I’m getting downright picky here. And I realize this is a personal preference.With that being said, I always appreciate beautiful and functional software design. I realize Roam is early in development and I believe design will come with time. The one functional piece bothering me lies within the bullet format of the notes. I’ve noticed any text copied from another platform such as google docs, notion, or the web, will automatically be transformed into bullet format when pasted into Roam.
I realize this is another personal preference, but I prefer the clean format of Notion where I get to choose from options such as: nothing, to-do, bullet, numbered list, etc. Once again, I believe this is due in part to being in early stages of dev.
So which one should you use? Depends on what you’re looking to get out of the platform. If you’re looking to track routines, habits, and goals in an efficient hierarchy, I’d recommend using my template for Notion. As mentioned above, I’m happy to share a link with you to my Notion Productivity Stack template. If you’re a writer and you simply want a platform to journal and brain dump, I see lots of upside to starting with Roam right now. The seamless [[page building function]] turns into a quick habit and I plan to continue exploring Roam as a journaling / brain dumping tool.
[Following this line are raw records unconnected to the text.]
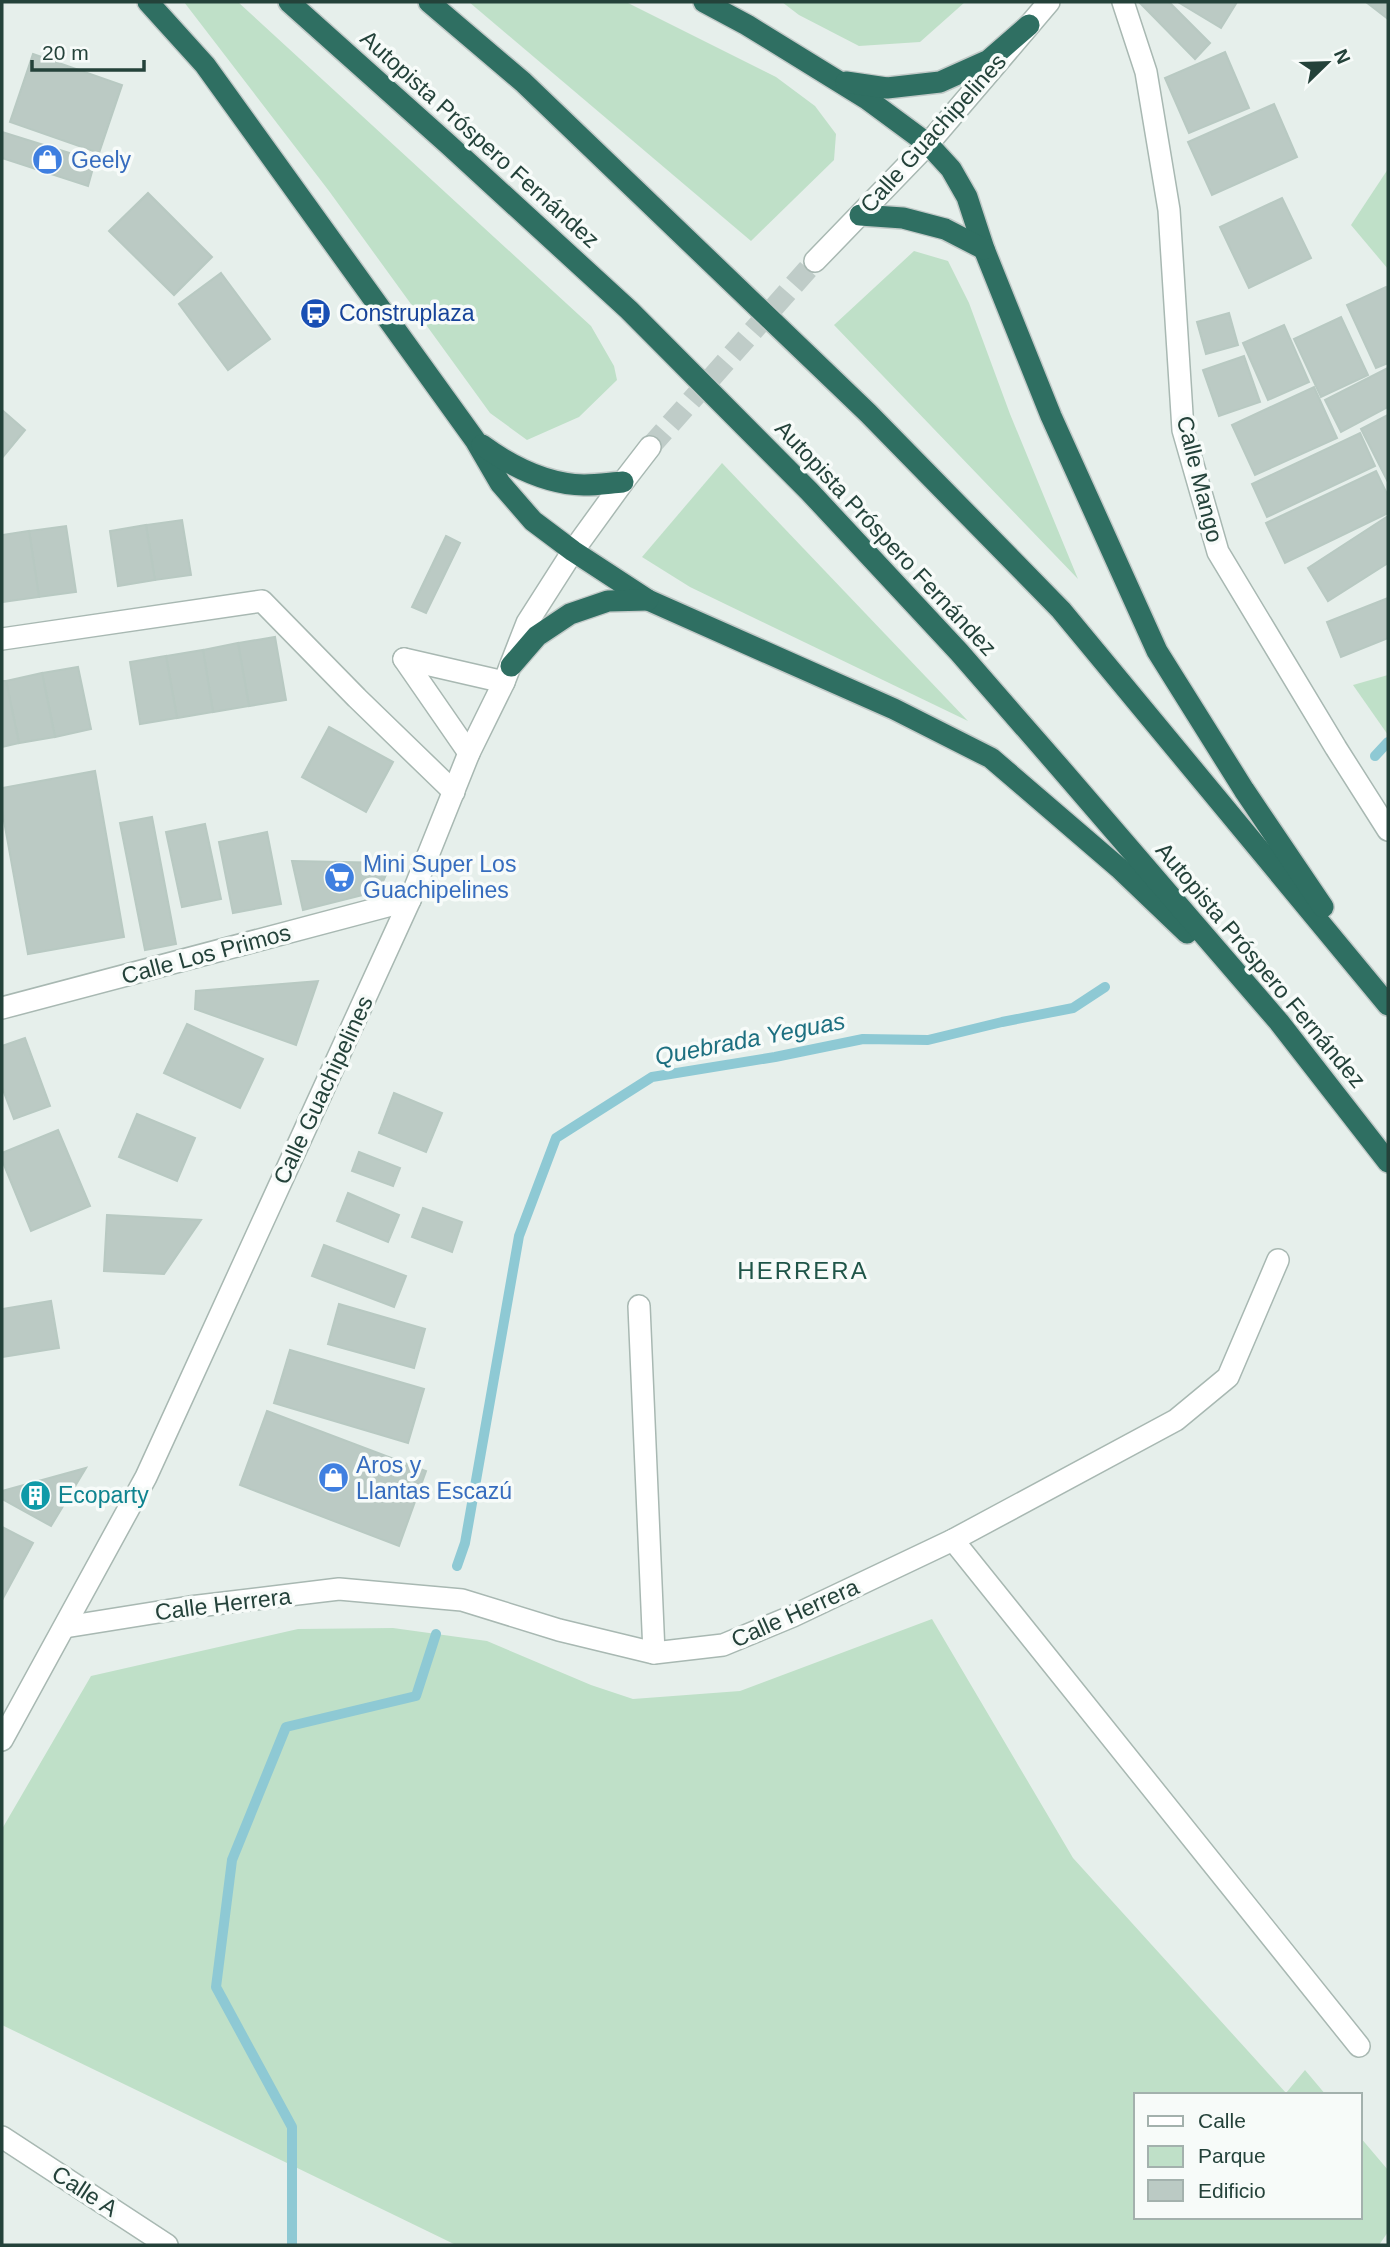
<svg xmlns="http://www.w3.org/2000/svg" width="1390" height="2247" font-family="Arial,sans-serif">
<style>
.green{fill:#bfe0c8}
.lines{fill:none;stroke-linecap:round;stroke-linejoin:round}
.stream{stroke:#8ec9d4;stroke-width:10}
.building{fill:#bbcac4;stroke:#b8c9c2;stroke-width:2}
.minor-tunnel{stroke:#bfccc8;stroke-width:21;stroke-dasharray:21 10;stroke-linecap:butt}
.minor-casing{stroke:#a8b8b2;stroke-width:24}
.highway-casing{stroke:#c2cac8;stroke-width:24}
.minor{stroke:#fff;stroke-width:21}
.highway{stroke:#2f6f62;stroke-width:21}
.labels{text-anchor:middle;stroke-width:7;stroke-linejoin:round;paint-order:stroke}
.street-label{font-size:23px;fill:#24423a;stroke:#f7fbf9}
.shop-label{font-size:23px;fill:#366cbe;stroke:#f7fbf9;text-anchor:start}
.transit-label{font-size:23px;fill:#164399;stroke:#f7fbf9;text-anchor:start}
.culture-label{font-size:23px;fill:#0d838f;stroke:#f7fbf9;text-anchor:start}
.water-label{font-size:24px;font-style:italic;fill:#1c6f80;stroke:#f7fbf9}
.neighbourhood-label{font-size:24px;letter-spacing:2px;fill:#1f5548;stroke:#f7fbf9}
</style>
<rect width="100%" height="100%" fill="#e6efeb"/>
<g class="green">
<polygon points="184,2 238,2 591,326 614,366 617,380 579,417 527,440 490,413 329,191"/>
<polygon points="469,2 626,2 776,77 815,106 836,134 834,160 751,241"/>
<polygon points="782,2 965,2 920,42 859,46 799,15"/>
<polygon points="1388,169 1388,269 1351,225"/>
<polygon points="914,251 948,261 969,303 1010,414 1078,579 834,325"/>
<polygon points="722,463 968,721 690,587 642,557"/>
<polygon points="1388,675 1388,735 1353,685"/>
<polygon points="932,1619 1073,1858 1286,2093 1305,2070 1326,2095 1136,2095 1136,2217 1360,2217 1360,2137 1388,2170 1388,2232 1379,2245 456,2245 2,2025 2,1829 91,1676 298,1629 393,1628 487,1641 591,1685 633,1699 740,1691"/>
</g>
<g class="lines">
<g class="stream">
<polyline points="1375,756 1388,742"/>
<polyline points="457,1566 465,1543 519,1236 556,1138 652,1077 775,1057 863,1039 928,1040 1002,1022 1073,1008 1105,987"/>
<polyline points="292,2245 292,2127 216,1987 232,1860 286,1727 416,1696 436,1634"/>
</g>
</g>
<g class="building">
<polygon points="1139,2 1169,2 1210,43 1195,59"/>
<polygon points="1178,2 1237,2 1221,28"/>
<polygon points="1366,2 1388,2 1388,19"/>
<polygon points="1225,52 1249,108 1189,133 1165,78"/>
<polygon points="33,54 122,85 99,153 10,122"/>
<polygon points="1274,104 1297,157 1212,195 1188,142"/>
<polygon points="2,132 95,161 88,186 2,158"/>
<polygon points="148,193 212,257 174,295 109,231"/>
<polygon points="1282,198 1311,258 1249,288 1220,227"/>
<polygon points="221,273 270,339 228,370 179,304"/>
<polygon points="1386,287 1388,291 1388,363 1376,368 1347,305"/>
<polygon points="1229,313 1238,345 1206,354 1197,322"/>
<polygon points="1341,317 1368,375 1321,397 1294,339"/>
<polygon points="1284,325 1309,382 1268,400 1243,343"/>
<polygon points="1244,356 1260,402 1219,416 1203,370"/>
<polygon points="1388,368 1388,407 1341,432 1325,400"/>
<polygon points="1314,387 1337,438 1255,475 1232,425"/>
<polygon points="2,410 25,430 2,458"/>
<polygon points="1388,415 1388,482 1361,429"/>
<polygon points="1360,433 1375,466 1267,517 1252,484"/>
<polygon points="1376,471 1388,496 1388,513 1285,563 1266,523"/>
<polygon points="1388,516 1388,563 1328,601 1308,568"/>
<polygon points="182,520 191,575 155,580 146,525"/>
<polygon points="146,525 155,580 118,586 110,531"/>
<polygon points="66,526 76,592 39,597 29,531"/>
<polygon points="29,531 39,597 2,602 2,535"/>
<polygon points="446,536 460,543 426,613 412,607"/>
<polygon points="1388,598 1388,638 1341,657 1327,622"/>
<polygon points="275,637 286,700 249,706 238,643"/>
<polygon points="238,643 249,706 213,712 203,650"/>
<polygon points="203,650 213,712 177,718 166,656"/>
<polygon points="166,656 177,718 140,724 130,662"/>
<polygon points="78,667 91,729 55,737 42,673"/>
<polygon points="42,673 55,737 19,743 6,681"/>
<polygon points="2,681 6,681 19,743 2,747"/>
<polygon points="329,727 393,762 366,812 302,777"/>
<polygon points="95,771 124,937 28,954 2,810 2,788"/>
<polygon points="152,817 176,944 145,950 120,823"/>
<polygon points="205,824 221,899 182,907 166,832"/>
<polygon points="267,832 281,904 233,913 219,842"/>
<polygon points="292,861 391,863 379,891 303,910"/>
<polygon points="318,981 296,1045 195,1009 196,991"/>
<polygon points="187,1024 263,1059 240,1108 164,1073"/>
<polygon points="25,1038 50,1106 14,1119 2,1087 2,1046"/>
<polygon points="394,1093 442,1113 426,1152 379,1133"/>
<polygon points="137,1114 195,1138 177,1181 119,1157"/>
<polygon points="58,1130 90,1206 31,1231 2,1160 2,1153"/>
<polygon points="359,1152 400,1168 393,1186 352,1171"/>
<polygon points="348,1193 399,1215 388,1242 337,1221"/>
<polygon points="423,1208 462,1222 452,1252 412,1237"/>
<polygon points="107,1215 201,1220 164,1274 104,1271"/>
<polygon points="324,1245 406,1276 394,1307 312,1276"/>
<polygon points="51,1301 59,1348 2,1357 2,1309"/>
<polygon points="339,1304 425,1329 414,1368 328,1344"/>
<polygon points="290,1350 424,1389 408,1443 274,1403"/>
<polygon points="267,1411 426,1471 399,1546 240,1485"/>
<polygon points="86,1468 51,1526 2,1499 2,1491"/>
<polygon points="2,1527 33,1543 2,1600"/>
</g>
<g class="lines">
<polyline class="minor-tunnel" points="650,447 815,261"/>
<defs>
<g id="minor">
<polyline points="1123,2 1146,72 1169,210 1183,430 1218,552 1336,748 1388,830"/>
<polyline points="815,261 928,144 1049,2"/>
<polyline points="2,639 262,601 357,698 454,792"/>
<polyline points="404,659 469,753"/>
<polyline points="404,659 504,682"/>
<polyline points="2,1008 410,900"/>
<polyline points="639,1306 654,1653"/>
<polyline points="953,1540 1359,2046"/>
<polyline points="65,1627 190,1607 339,1589 462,1600 559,1630 654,1653 723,1645 793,1616 953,1540 1176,1420 1228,1377 1278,1260"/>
<polyline points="2,1740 146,1477 410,900 469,753 504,682 527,623 573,551 623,482 650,447"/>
<polyline points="2,2137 167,2245"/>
</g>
<g id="highway">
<polyline points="148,2 205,65 475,440 500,483 533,521 573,551 648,600 894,709 991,758 1119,868 1187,933"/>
<polyline points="289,2 449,145 629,310 809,491 959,652 1061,769 1279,1022 1388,1162"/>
<polyline points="429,2 523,82 868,413 1061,610 1388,1005"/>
<polyline points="704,2 747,25 867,99 928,144 951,169 967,197 984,249 1051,416 1157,651 1244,790 1323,907"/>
<polyline points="846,82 887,88 940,82 989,60 1029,25"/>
<polyline points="860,215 903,218 945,229 984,249"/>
<path d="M 482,445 C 512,467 546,484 584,485 C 597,485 610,483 623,482"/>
<polyline points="511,666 537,636 570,614 608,601 648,600"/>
</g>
</defs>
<use href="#minor" class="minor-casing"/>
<use href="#highway" class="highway-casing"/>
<use href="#minor" class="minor"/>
<use href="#highway" class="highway"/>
</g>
<defs>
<symbol id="shop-disc" viewBox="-11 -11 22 22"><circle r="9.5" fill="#3f7fe0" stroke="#f7fbf9"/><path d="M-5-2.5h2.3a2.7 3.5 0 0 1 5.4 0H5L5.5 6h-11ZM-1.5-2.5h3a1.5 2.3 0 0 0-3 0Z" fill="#fff"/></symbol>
<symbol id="bus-disc" viewBox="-11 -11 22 22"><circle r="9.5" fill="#1a4fb4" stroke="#f7fbf9"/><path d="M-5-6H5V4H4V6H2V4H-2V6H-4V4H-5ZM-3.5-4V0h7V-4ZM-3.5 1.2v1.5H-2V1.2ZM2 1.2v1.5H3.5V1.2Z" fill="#fff"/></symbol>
<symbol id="supermarket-disc" viewBox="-11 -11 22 22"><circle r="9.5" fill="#3f7fe0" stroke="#f7fbf9"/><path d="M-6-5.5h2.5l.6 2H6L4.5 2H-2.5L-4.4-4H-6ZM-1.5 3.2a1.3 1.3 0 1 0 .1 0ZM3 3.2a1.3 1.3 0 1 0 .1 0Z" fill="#fff"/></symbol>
<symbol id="building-disc" viewBox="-11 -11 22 22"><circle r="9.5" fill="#0f9aa8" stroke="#f7fbf9"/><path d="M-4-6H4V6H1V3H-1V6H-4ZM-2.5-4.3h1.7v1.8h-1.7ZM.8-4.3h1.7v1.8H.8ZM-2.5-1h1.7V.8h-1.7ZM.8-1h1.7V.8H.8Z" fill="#fff"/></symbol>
</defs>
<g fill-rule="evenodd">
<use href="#shop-disc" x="30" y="142" width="35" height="35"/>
<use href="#bus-disc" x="298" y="296" width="35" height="35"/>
<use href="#supermarket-disc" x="322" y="860" width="35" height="35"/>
<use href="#shop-disc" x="316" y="1460" width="35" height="35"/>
<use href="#building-disc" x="18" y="1478" width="35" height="35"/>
</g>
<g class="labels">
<g class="street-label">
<text transform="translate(933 133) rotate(-48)" y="8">Calle Guachipelines</text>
<text transform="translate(480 139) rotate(42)" y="8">Autopista Próspero Fernández</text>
<text transform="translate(1200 479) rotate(76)" y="8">Calle Mango</text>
<text transform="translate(886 538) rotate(47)" y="8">Autopista Próspero Fernández</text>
<text transform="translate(206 954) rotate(-15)" y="8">Calle Los Primos</text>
<text transform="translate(1261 965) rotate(50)" y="8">Autopista Próspero Fernández</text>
<text transform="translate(323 1090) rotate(-65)" y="8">Calle Guachipelines</text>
<text transform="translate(223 1604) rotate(-7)" y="8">Calle Herrera</text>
<text transform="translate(795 1613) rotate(-24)" y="8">Calle Herrera</text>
<text transform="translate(85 2191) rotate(33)" y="8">Calle A</text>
</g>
<g class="shop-label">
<text x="71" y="168">Geely</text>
<text x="363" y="872">Mini Super Los<tspan x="363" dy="26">Guachipelines</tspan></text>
<text x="356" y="1473">Aros y<tspan x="356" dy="26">Llantas Escazú</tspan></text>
</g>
<g class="transit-label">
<text x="339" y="321">Construplaza</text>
</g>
<g class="culture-label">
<text x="58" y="1503">Ecoparty</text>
</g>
<g class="water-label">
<text transform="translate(750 1039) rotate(-11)" y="8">Quebrada Yeguas</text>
</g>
<g class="neighbourhood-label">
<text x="803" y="1279">HERRERA</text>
</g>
</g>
<rect width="1390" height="2247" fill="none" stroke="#24423a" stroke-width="7"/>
<rect x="1134" y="2093" width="228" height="126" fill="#f7fbf9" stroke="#a3b1ad" stroke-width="2"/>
<rect x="1148" y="2116" width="35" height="10" fill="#ffffff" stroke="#a3b1ad" stroke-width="2"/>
<text x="1198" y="2128" font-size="21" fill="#24423a">Calle</text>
<rect x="1148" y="2146" width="35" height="21" fill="#bfe0c8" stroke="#a3b1ad" stroke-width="2"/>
<text x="1198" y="2163" font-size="21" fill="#24423a">Parque</text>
<rect x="1148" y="2180" width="35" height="21" fill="#bbcac4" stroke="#a3b1ad" stroke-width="2"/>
<text x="1198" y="2198" font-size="21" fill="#24423a">Edificio</text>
<g transform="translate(1327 63) rotate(67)" stroke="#f7fbf9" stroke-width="5" paint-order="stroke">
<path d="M0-5L12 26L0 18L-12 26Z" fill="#24423a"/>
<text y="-10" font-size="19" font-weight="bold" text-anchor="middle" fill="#24423a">N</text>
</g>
<path d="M32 60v10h112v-10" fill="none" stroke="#24423a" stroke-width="3.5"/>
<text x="42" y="60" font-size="21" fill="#24423a" stroke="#f7fbf9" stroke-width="5" paint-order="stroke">20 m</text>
</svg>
Overall, I’d personally like to make the complete switch over to Roam because I think it has legs to be uberly useful for writing. If I can find a good way to organize a consistent linking and page building, I’m open to the switch. I read on Twitter this morning a course is being created by Nat Eliason to explain in further detail how he uses Roam. I’ll be interested to dive into this once it’s released to learn more how he’s overcoming some of the objections I state above. I’ll currently stick to Notion for my Daily Routine, Goal Progress, and Web Clipping, but I plan to use Roam for brain dumping my thoughts in a journaling format.